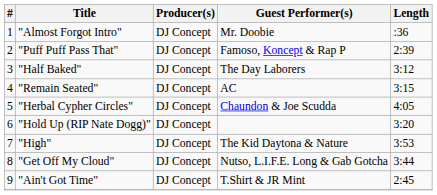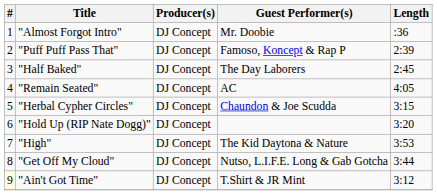"Half Baked" | Length: 3:12 -> 2:45
"Remain Seated" | Length: 3:15 -> 4:05
"Herbal Cypher Circles" | Length: 4:05 -> 3:15
"Ain't Got Time" | #: no background -> lightyellow background
"Ain't Got Time" | Length: 2:45 -> 3:12
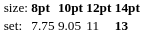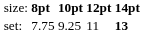set: | column 3: 9.05 -> 9.25
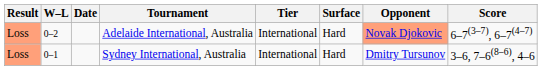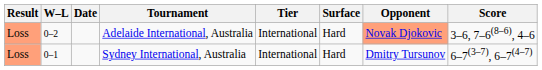Adelaide International, Australia | Score: 6–7(3–7), 6–7(4–7) -> 3–6, 7–6(8–6), 4–6
Sydney International, Australia | Score: 3–6, 7–6(8–6), 4–6 -> 6–7(3–7), 6–7(4–7)
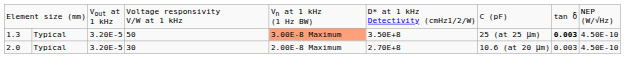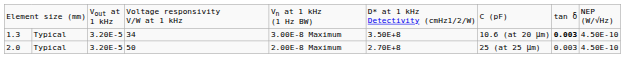1.3 | column 4: 50 -> 34
1.3 | column 5: lightsalmon background -> no background
1.3 | column 7: 25 (at 25 μm) -> 10.6 (at 20 μm)
2.0 | column 4: 30 -> 50
2.0 | column 7: 10.6 (at 20 μm) -> 25 (at 25 μm)
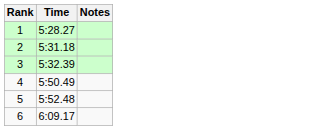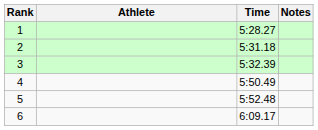+ column: Athlete
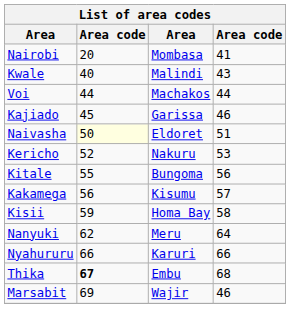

= = =

Please revise the rows above so that every "Length" becomes "Duration", keeping everything else unchanged and omitting the pictures.

> **The solution**:
"Half Baked" | Duration: 3:12 -> 2:45
"Remain Seated" | Duration: 3:15 -> 4:05
"Herbal Cypher Circles" | Duration: 4:05 -> 3:15
"Ain't Got Time" | #: no background -> lightyellow background
"Ain't Got Time" | Duration: 2:45 -> 3:12
set: | column 3: 9.05 -> 9.25
Adelaide International, Australia | Score: 6–7(3–7), 6–7(4–7) -> 3–6, 7–6(8–6), 4–6
Sydney International, Australia | Score: 3–6, 7–6(8–6), 4–6 -> 6–7(3–7), 6–7(4–7)
1.3 | column 4: 50 -> 34
1.3 | column 5: lightsalmon background -> no background
1.3 | column 7: 25 (at 25 μm) -> 10.6 (at 20 μm)
2.0 | column 4: 30 -> 50
2.0 | column 7: 10.6 (at 20 μm) -> 25 (at 25 μm)
+ column: Athlete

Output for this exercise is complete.